Изменить размер шрифта - +

В-третьих, в составе системы был всего один купол площадью 540 кв. м вместо пяти парашютов площадью 760 кв. м каждый, а это обеспечивало увеличение скорости снижения техники до 25 м/с. Более чем в 4 раза!

В-четвертых, площадка приземления десанта в значительно меньшей степени накрывалась парашютными системами, которые часто вместе со стропами наматывались на ходовую часть начавшей движение боевой техники и задерживали ее выход с площадки.

В-пятых, боевая машина десантировалась с повышенным запасом топлива и могла без всякой подготовки совершать длительные марши и форсировать водные преграды.

Одновременно с созданием парашютно-реактивной системы под кодовым названием «Реактавр» усиленно шла работа по изучению возможностей десантирования экипажа внутри БМД-1.

В Звездном городке мне удалось обстоятельно переговорить о работе космической ПРС при приземлении и получить информацию от космонавтов Г. Титова, Е. Хрунова, Б. Волынова, моего земляка Н. Ляхова, В. Горбатко, С. Савицкой и других.
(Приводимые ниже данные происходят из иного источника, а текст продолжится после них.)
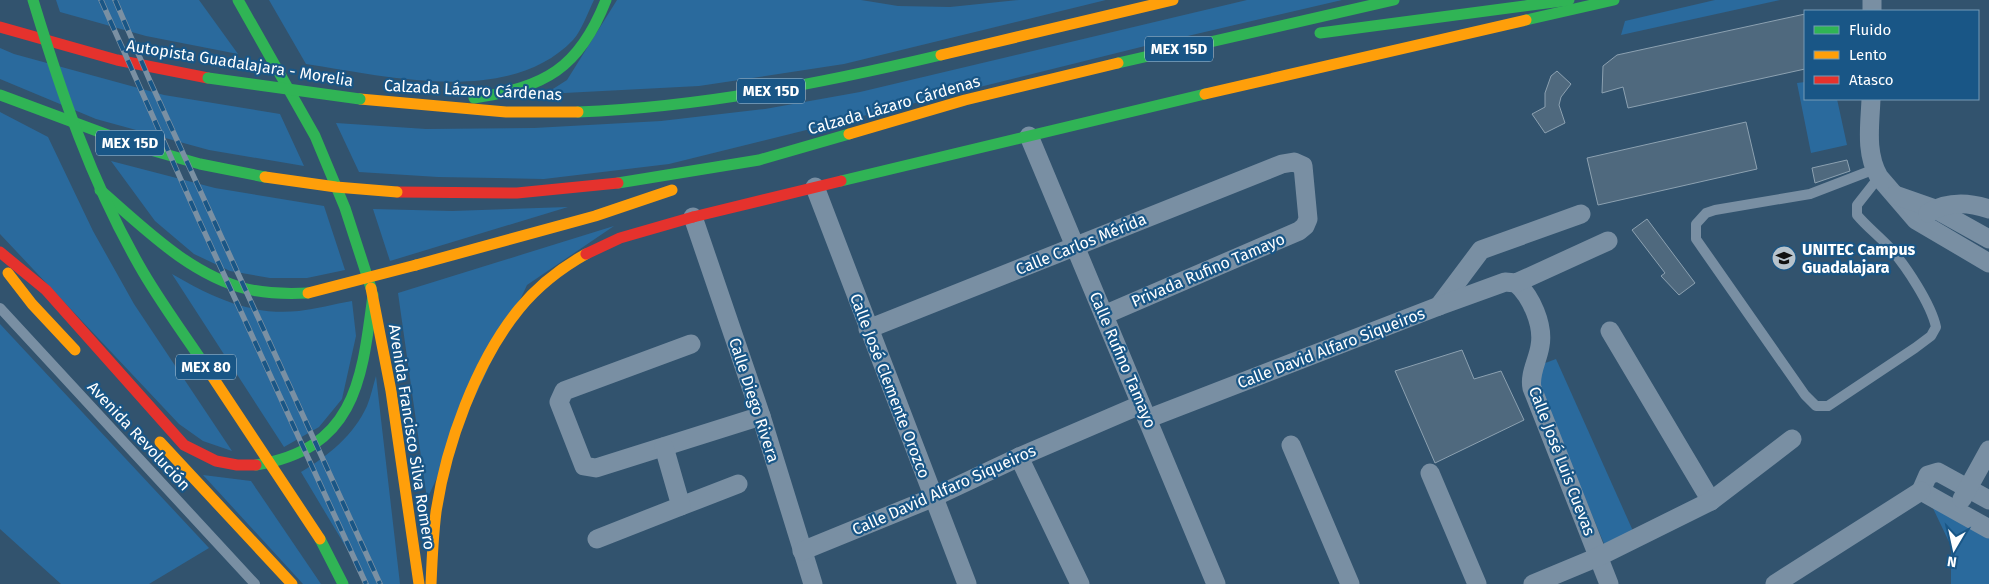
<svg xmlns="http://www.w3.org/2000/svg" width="1989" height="584" font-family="'Fira Sans',sans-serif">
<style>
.green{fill:#2a6a9d}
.building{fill:#4f697e;stroke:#8ca1b1}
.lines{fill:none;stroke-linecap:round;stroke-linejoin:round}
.lane{stroke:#798fa3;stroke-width:10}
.street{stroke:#798fa3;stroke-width:19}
.fast{stroke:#30b455;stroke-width:11}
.slow{stroke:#ff9f0a;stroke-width:11}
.jam{stroke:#e5322d;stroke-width:11}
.rail-casing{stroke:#7a90a3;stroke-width:5.5}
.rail{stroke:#195686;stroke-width:4;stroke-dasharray:11;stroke-linecap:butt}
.fast-bridge{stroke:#30b455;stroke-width:11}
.slow-bridge{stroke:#ff9f0a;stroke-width:11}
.labels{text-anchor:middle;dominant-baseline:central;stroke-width:4.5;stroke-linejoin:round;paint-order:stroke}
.shield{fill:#195686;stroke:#baccdb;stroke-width:1}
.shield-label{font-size:15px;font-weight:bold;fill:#fff}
.street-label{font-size:16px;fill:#fff;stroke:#195686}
.poi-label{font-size:16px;font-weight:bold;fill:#fff;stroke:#195686;text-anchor:start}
</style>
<rect width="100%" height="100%" fill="#32536e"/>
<g class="green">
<path d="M56 0H199L238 54 146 36 60 12Z"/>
<path d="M269 0H594C588 12 582 30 573 40 509 107 386 76 306 64Z"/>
<path d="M617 0H861L898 6 950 7 1019 0H1106L844 64 699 86 545 94 567 80Z"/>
<path d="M1247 0H1342L1145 46 669 164 544 179 438 177 359 172 336 123 426 129 534 128 661 121 765 109 860 92Z"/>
<path d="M1715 0H1780L1621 35 1625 21Z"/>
<path d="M0 48 14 54 164 95 280 114 304 166 209 150 96 119 0 79Z"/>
<path d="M1805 82V99H1837L1847 145 1811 153 1797 83Z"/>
<path d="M0 112 48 137 93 231 134 304 232 451 203 441 179 424 0 234Z"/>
<path d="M111 161 215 188 324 206 345 270 307 278H270L230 271 194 254 155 221Z"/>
<path d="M568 207 390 261 373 209 452 211Z"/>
<path d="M614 226 527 285 427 499 398 293Z"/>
<path d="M172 274C212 297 250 316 299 311 316 309 334 304 352 301L356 336 342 399 319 427 284 447Z"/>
<path d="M0 324 209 548 149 584H61L0 529Z"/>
<path d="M1556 359 1633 531 1605 546 1538 387 1540 365Z"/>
<path d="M376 376 400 584H368L301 472C328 456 354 435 367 406 371 396 373 386 376 376Z"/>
<path d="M203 475 251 481 321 584H303Z"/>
<path d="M1930 502 1989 537V584H1951V546Z"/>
</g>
<g class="building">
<path d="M1805 14V69L1628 108 1623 87 1602 93 1603 66 1617 55Z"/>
<path d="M1557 71 1571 84 1561 97 1559 105 1565 123 1545 133 1532 114 1545 107V93L1551 76Z"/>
<path d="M1746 122 1757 169 1598 205 1587 158Z"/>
<path d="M1847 160 1850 171 1815 183 1812 168Z"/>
<path d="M1647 219 1695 283 1679 295 1661 276 1665 273 1632 230Z"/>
<path d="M1462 350 1474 379 1501 371 1524 420 1435 463 1395 371Z"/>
</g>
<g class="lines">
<g class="lane">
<path d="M1875 169 1810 194 1715 210 1706 213 1696 224V239L1805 395 1816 406H1828L1915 348 1931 336 1936 327C1931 304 1906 266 1890 248 1879 236 1867 227 1857 215V205L1879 177"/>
<path d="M0 308 255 584"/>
</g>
<g class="street">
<path d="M1872 11V0"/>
<path d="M1871 99C1870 125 1865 153 1879 177L1916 220 1989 263"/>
<path d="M1029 136 1216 584"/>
<path d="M815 187 967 584"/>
<path d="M1895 195 1935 209 1989 239"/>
<path d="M1928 213C1948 201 1968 202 1989 209"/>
<path d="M693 217 761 416 813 584"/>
<path d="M1516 283C1531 296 1544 325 1540 346 1538 360 1529 374 1532 388L1609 584"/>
<path d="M1439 306 1481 250 1581 214"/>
<path d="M868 329 1282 164 1294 162 1303 166 1308 219 1305 226 1299 231 1104 315"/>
<path d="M1610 331 1711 501"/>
<path d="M691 344 564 391 559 402 584 466 596 468 761 416"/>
<path d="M1147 419 1439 306 1505 282 1516 283 1608 241"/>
<path d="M1291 445 1350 584"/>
<path d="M1019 457 1080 584"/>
<path d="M1430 473 1477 584"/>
<path d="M1921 491 1928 475 1938 472 1989 500"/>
<path d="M1921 491 1989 529"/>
<path d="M1962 499 1989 450"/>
<path d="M681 506 738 484"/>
<path d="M597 539 681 506 664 447"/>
<path d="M802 551 932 498 1019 457 1140 405"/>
<path d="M1533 584 1598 557 1711 501 1792 439"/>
<path d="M1775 584 1921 491"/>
</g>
<g class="fast">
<path d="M238 0 315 136 345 208 371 288"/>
<path d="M1526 20 1614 0"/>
<path d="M1320 33 1569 0"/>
<path d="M1118 63 1394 0"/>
<path d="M0 95 140 147 200 164 265 177"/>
<path d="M474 98C545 87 579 69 606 0"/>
<path d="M578 112C701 107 822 83 941 55"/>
<path d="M841 181 1205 94"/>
<path d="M618 183 759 160 849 134"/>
<path d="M100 190C144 228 190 275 247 289 268 294 287 294 308 293"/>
<path d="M256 465C356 449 362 379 373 295"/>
<path d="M320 539 343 584"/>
</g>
<g class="slow">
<path d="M941 55 1173 0"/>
<path d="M1205 94 1526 20"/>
<path d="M360 99 506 112H578"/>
<path d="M849 134 965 100 1118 63"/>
<path d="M416 265 595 216 672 190"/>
<path d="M8 273 32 304 75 350"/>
<path d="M371 288 391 391 419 584"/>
<path d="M160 442 292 584"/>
<path d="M431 584C432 560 433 536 436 512 446 445 476 362 519 309 537 287 561 268 586 254"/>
</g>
<g class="jam">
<path d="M0 27 117 60 208 78"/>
<path d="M397 192 517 193 618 183"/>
<path d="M693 217 841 181"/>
<path d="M0 252 46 290 184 445 216 461 237 465H256"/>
<path d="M586 254 620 238 693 217"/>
</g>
<defs>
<g id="rail">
<path d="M101 0 198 218 366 584"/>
<path d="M115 0 150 81 380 584"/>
</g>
</defs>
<use href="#rail" class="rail-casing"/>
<use href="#rail" class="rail"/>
<g class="fast-bridge">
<path d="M33 0C61 92 91 181 139 265 158 299 182 331 204 364"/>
<path d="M208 78 360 99"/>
</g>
<g class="slow-bridge">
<path d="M265 177 336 187 397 192"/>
<path d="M308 293 416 265"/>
<path d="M204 364 320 539"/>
</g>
</g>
<defs>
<symbol id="university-disc" viewBox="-11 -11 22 22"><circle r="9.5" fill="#b7c3cc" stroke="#195686"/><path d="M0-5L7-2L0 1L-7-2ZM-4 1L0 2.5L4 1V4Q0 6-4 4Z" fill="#111"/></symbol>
</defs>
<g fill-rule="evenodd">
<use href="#university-disc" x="1770" y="244" width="28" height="28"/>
</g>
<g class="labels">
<g class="shield">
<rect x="1145" y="36.5" width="68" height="25" rx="4"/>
<rect x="737" y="78.5" width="68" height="25" rx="4"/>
<rect x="96" y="130.5" width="68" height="25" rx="4"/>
<rect x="176" y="354.5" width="60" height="25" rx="4"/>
</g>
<g class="shield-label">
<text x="1179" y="49">MEX 15D</text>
<text x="771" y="91">MEX 15D</text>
<text x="130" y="143">MEX 15D</text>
<text x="206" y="367">MEX 80</text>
</g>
<g class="street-label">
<text transform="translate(240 63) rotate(9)">Autopista Guadalajara - Morelia</text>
<text transform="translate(473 90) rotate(3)">Calzada Lázaro Cárdenas</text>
<text transform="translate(894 105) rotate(-16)">Calzada Lázaro Cárdenas</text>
<text transform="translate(1081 244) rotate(-22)">Calle Carlos Mérida</text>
<text transform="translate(1208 270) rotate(-23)">Privada Rufino Tamayo</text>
<text transform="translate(1331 348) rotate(-21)">Calle David Alfaro Siqueiros</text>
<text transform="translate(1123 360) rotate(67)">Calle Rufino Tamayo</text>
<text transform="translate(890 386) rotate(69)">Calle José Clemente Orozco</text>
<text transform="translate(754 400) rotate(72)">Calle Diego Rivera</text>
<text transform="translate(139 436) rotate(47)">Avenida Revolución</text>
<text transform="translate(412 437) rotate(81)">Avenida Francisco Silva Romero</text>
<text transform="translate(1562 461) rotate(69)">Calle José Luis Cuevas</text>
<text transform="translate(944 490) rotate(-24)">Calle David Alfaro Siqueiros</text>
</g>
<g class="poi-label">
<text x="1802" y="249">UNITEC Campus<tspan x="1802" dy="18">Guadalajara</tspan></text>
</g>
</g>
<rect x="1804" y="10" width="175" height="90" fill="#195686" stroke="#759ab6"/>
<rect x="1814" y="26" width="25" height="8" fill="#30b455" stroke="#759ab6"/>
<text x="1849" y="35" font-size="15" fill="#ffffff">Fluido</text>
<rect x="1814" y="51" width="25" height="8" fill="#ff9f0a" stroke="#759ab6"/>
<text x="1849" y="60" font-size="15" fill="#ffffff">Lento</text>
<rect x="1814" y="76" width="25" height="8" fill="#e5322d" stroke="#759ab6"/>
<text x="1849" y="85" font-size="15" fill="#ffffff">Atasco</text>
<g transform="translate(1954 549) rotate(189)" stroke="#195686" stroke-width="4" paint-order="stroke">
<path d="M0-4L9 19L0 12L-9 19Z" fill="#ffffff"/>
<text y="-8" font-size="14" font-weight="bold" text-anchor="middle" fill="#ffffff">N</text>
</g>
</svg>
Все они отмечали повышенные перегрузки при приземлении, необходимость дублирования всех систем для повышения надежности. Но было сказано главное — спасение человека ПРС обеспечивает… В начале января 1976 года поздним вечером командующий ВДВ вызвал меня и Маргелова-младшего к себе в кабинет. Доброжелательно поздоровался, внимательно и испытывающе посмотрел в глаза, сел за стол и долго молчал. Нами овладевало волнение, оба поняли, что сейчас будет объявлено какое-то важное решение. В руках у Василия Филипповича были наши фотографии. После долгой паузы он сказал, что сегодня был у министра обороны маршала А. А. Гречко. Тот отказался утверждать офицерский экипаж для десантирования внутри машины с использованием ПРС. «Офицерами рисковать не буду», — был ответ министра. Тогда Маргелов встал и сказал: «Значит, внутри машины буду прыгать я!» Маршал не ожидал такого смелого и решительного заявления. В ситуацию вмешался начальник Генерального штаба маршал В. Г. Куликов и стал убеждать министра. Министр обороны долго колебался но, в конце концов, утвердил экипаж в составе подполковника Щербакова и капитана Маргелова.

Здесь же, в своем кабинете, командующий определил дату прыжка — он должен состояться через неделю в псковской 76-й вдд. Установлен запрет на любые сообщения о подготовке к рискованному эксперименту. Нам не разрешили говорить о цели командировки даже дома.

 

Мои спешные сборы заметила мама. Наверное, ее сердце почувствовало какую-то тревогу. Провожая меня за порог квартиры, она положила руку мне на грудь и с грустью посмотрела в глаза. Она очень ждала каких-то слов, но лишь молча поцеловала и отпустила.

По прибытии в 76-ю вдд нас разместили в гостевом домике командующего. Одна комната на двоих, кровати, тумбочки, вешалки для одежды, радиоприемник. Еще две пустые комнаты, небольшая столовая, бильярд в холле. За окном настоящая русская зима. В одном из полков готовилась боевая машина, к которой крепилась парашютно-реактивная система. Мы же приступили к составлению программы своей подготовки. Включили в нее утренний и вечерний медосмотр, измерение давления и пульса в спокойном состоянии и при нагрузке, физзарядку, лыжную пробежку, прыжки с парашютом, работу на средствах связи, вождение боевой машины по пересеченной местности, стрельбу из бортового оружия. Кроме этого мы принимали непосредственное участие в подготовке БМД-1 и системы к десантированию.

Неделя пролетела быстро. В дивизию прилетел генерал армии В. Ф. Маргелов с группой генералов и офицеров ВДВ, руководителями промышленных предприятий, ряда КБ, партийными и государственными работниками.

Время «Ч» было назначено на 10 утра 23 января 1976 года. Накануне нам под контролем начальника тыла дивизии разрешили попариться в бане, переодели в чистое белье. В уазике мы возвращались в наш приют, мела пурга.